2021-05-20 General


SinoVac/CoronaVac did a clinical trial in kids down to age 3. They found that compared to adults, the kids had better immune responses and fewer side-effects. They also tested full-doses vs. half-doses, and while a half-dose might be enough for the smallest kids, it interestingly didn’t make the side-effects any better. That surprised me: I have been thinking that probably the reason the side-effects of the COVID-19 vaxxes are so strong (compared to, like, flu or measles) is because they made the dose too high because they were in a hurry.


They found a not-seen-before coronavirus in Malaysia: this one from dogs! (Chill, it doesn’t seem to spread from person-to-person.) An interesting thing about it is that they found it with a pan-coronavirus test, just because they were curious about “what else is out there?”. It makes me wonder if there are a bunch more relatively mild coronaviruses circulating out there, and if this might help explain why some countries are/were managing COVID-19 better than would otherwise be expected.

This paper describes a really beautiful experiment. They took mice and genetically altered them to have a human immune system, and then started knocking out all of the pieces of the immune system to find out which ones were important in clearing (i.e. “getting rid of”) COVID-19 virions.

  • Knocking out the innate immune system (the one which LAVs boost): no significant difference.
  • Knocking out the B cells/antibodies: diminished capacity to clear, but still able to clear.
  • Knocking out either helper T cells or killer T cells: reduced capacity to clear. If the helper T cells were knocked out, there weren’t as many antibodies produced. (This is not a surprise, helper T cells, well, help.)
  • Knocking out all B cells and helper T cells wasn’t nearly as bad as knocking out all B cells and killer T cells.

They also transferred either serum (with antibodies) or T cells from mice which had recovered into “naive” mice (i.e. which hadn’t been either infected or vaccinated), and found that serum gave more protection than T cells. (This is strange, since convalescent plasma is of no help after hospitalization. I guess this means you need to get the antibodies before you get sick.)

They then took COVID Classic and B.1.351 and put it in mice which had depleted killer T cells and were either convalescent/vaccinated or naive. All the convalescent/vaccinated mice recovered; all the naive mice died.

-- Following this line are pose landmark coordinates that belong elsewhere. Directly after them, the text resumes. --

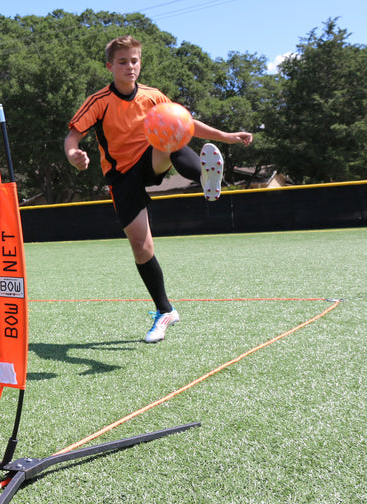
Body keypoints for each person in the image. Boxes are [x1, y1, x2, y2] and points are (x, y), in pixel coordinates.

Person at [64, 35, 253, 343]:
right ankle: (165, 311)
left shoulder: (153, 96)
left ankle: (205, 179)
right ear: (110, 66)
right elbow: (72, 137)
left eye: (134, 61)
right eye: (122, 62)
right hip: (121, 177)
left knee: (171, 126)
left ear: (140, 63)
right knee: (142, 248)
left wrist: (227, 136)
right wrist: (74, 155)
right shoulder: (99, 102)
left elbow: (187, 123)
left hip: (151, 157)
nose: (129, 67)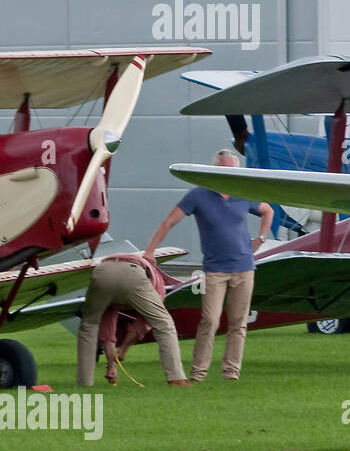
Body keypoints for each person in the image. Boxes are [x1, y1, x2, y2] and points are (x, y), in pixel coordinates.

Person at [145, 149, 274, 382]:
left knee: (238, 323)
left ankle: (231, 373)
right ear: (214, 170)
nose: (229, 174)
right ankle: (198, 374)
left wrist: (260, 239)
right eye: (224, 170)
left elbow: (268, 211)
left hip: (245, 268)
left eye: (233, 170)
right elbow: (169, 221)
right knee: (210, 321)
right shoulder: (198, 196)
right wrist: (150, 250)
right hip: (215, 271)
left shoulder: (243, 194)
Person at [77, 252, 188, 388]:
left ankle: (84, 383)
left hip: (102, 271)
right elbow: (141, 326)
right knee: (163, 324)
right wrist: (123, 350)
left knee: (89, 325)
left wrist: (112, 366)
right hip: (133, 271)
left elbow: (107, 333)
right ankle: (176, 379)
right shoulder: (158, 285)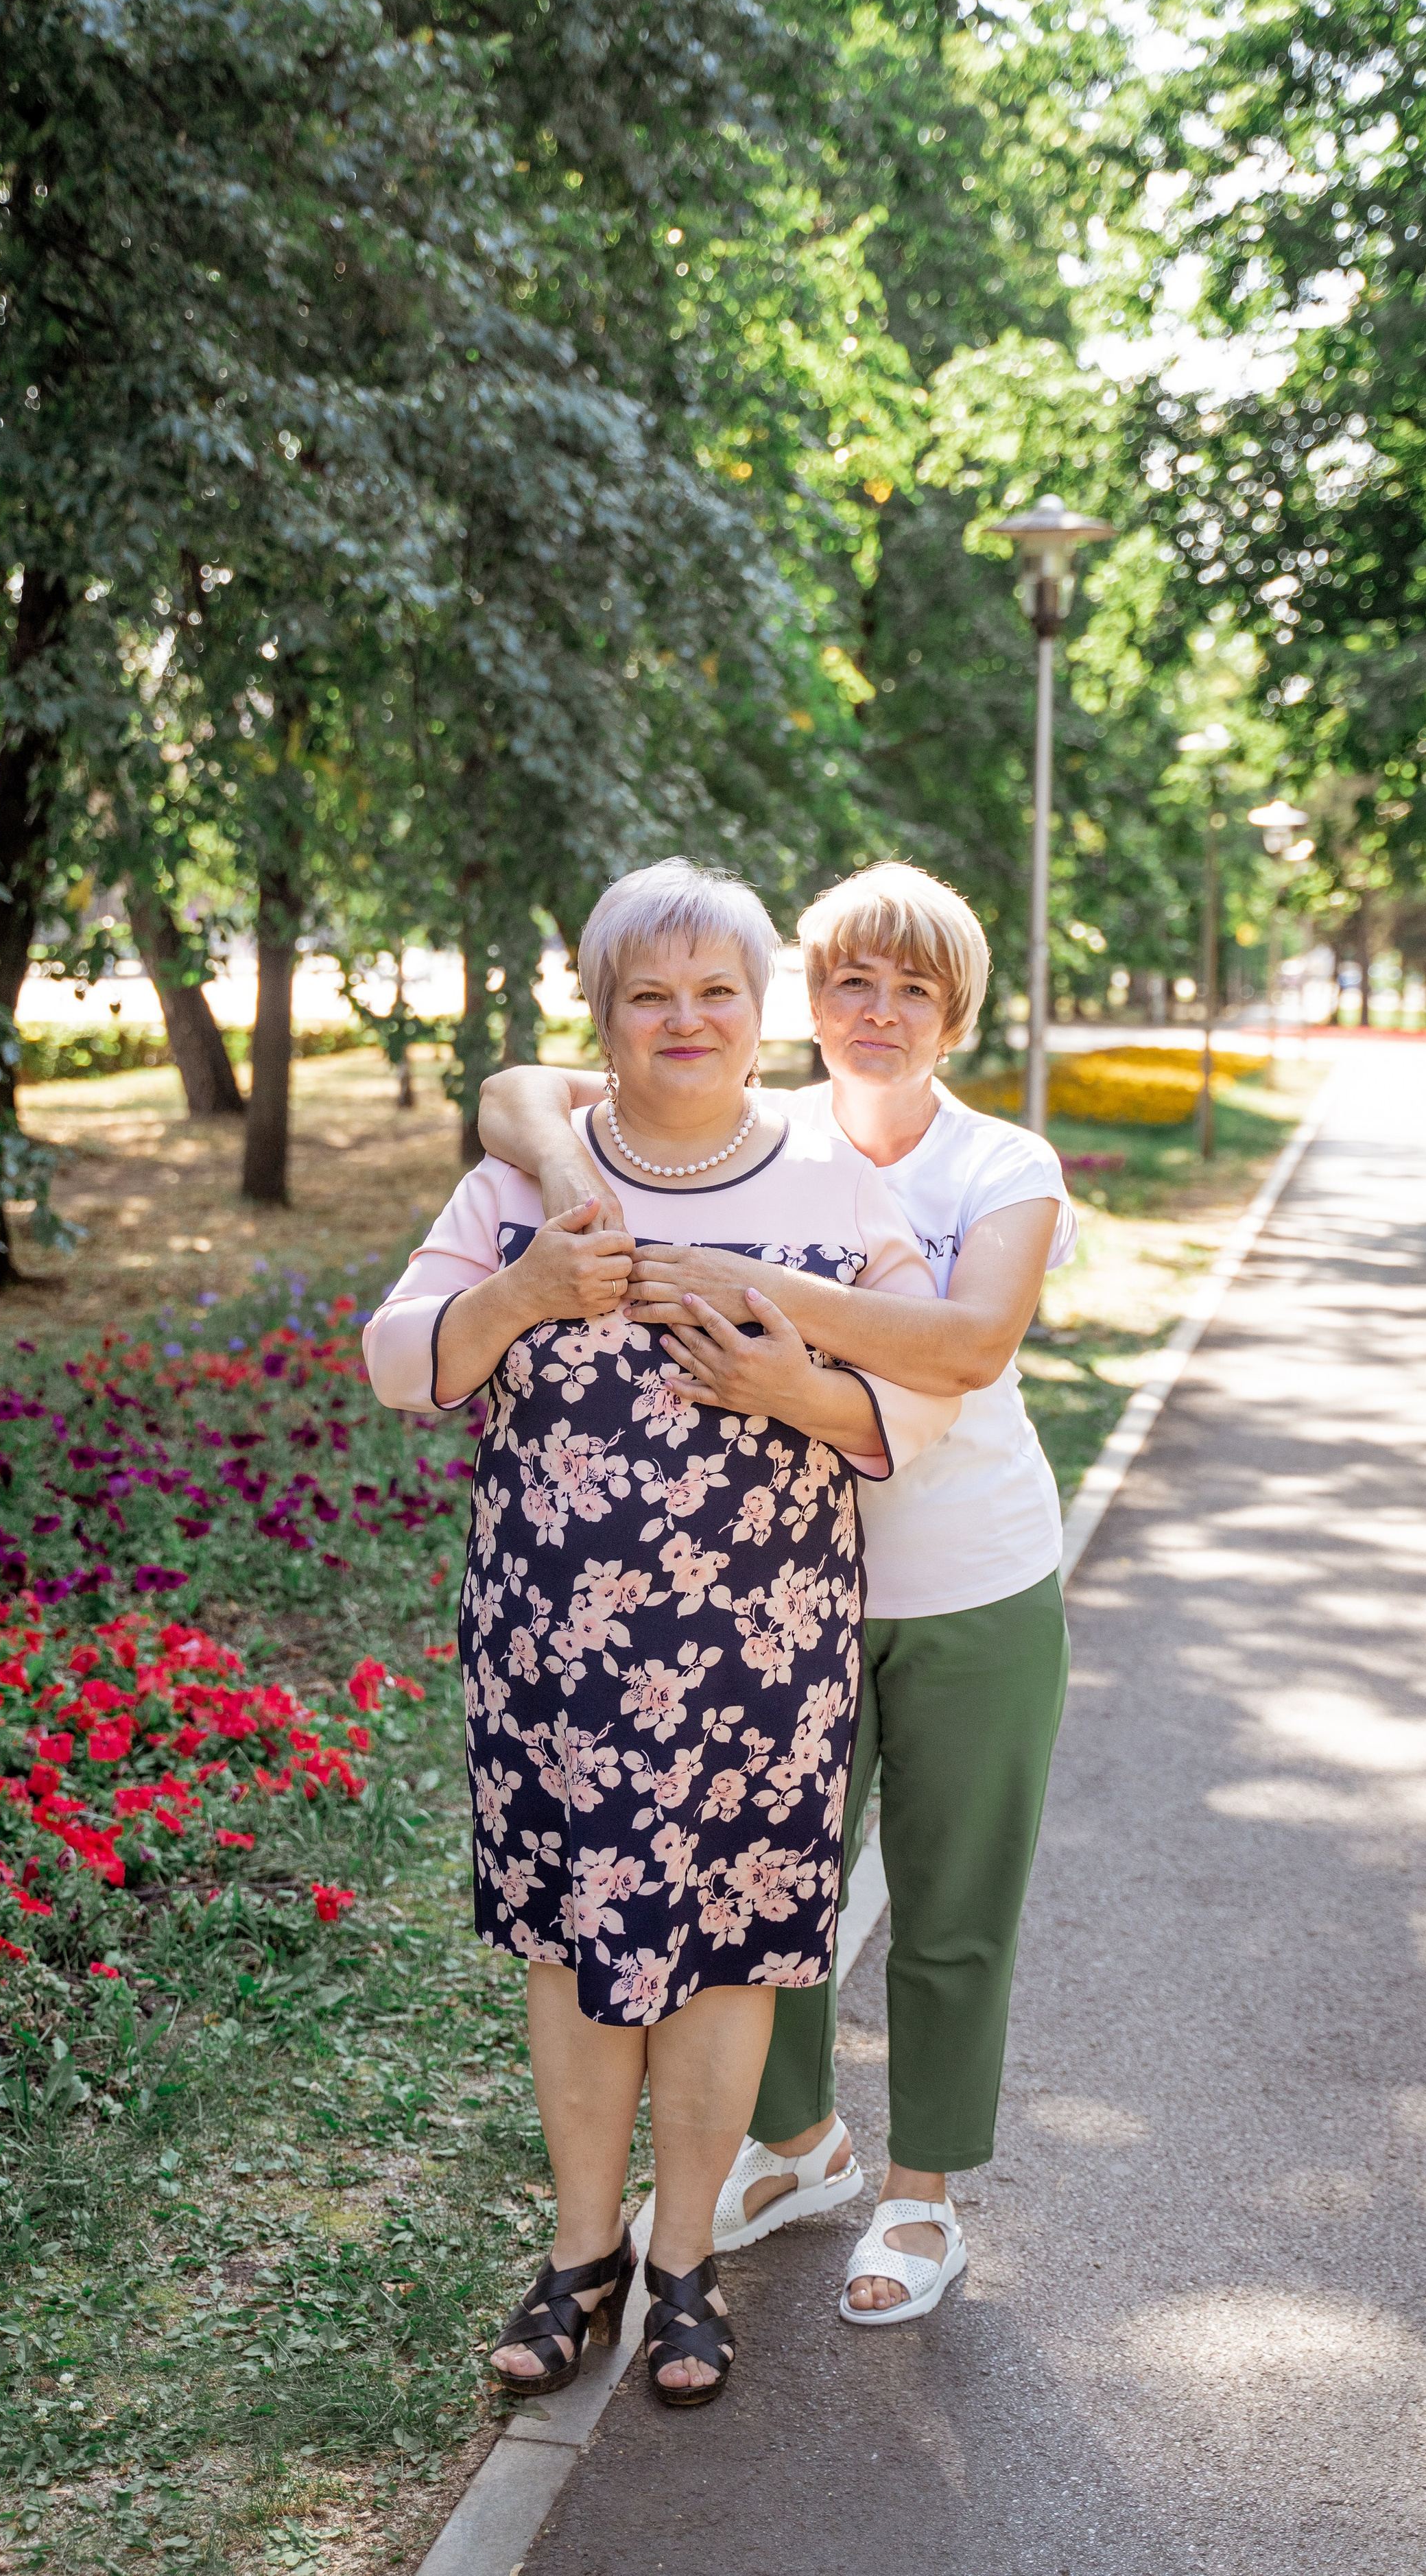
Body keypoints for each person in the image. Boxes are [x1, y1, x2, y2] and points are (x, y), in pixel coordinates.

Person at [365, 859, 953, 2406]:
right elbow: (393, 1359)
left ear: (757, 1011)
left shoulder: (833, 1190)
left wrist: (794, 1389)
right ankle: (580, 2256)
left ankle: (683, 2260)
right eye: (648, 994)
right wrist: (524, 1294)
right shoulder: (520, 1188)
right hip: (554, 1659)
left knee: (728, 1959)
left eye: (713, 992)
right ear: (601, 1014)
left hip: (762, 1659)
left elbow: (924, 1393)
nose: (682, 1019)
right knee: (570, 1950)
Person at [478, 859, 1076, 2324]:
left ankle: (922, 2198)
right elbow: (514, 1090)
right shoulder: (753, 1112)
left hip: (963, 1583)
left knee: (945, 1900)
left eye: (913, 990)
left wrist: (755, 1297)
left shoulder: (999, 1167)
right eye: (848, 982)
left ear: (955, 1015)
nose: (876, 1012)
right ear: (801, 1001)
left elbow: (969, 1343)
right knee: (761, 1897)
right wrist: (567, 1179)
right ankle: (798, 2146)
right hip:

This all suggests that it’s all about the antibodies, ’bout the antibodies — but ya gotta have helper T cells to help make the antibodies.

This preprint says that COVID-19 can infect deer mice easily, which means that COVID-19 could escape into the wild and stay there. Put another way: we are not going to get rid of this disease.


Did you know that you can order pathogenic viruses by mail? There’s not much, in fact, to keep you from ordering anthrax or even smallpox. California thinks that’s dangerous, and has proposed laws against that.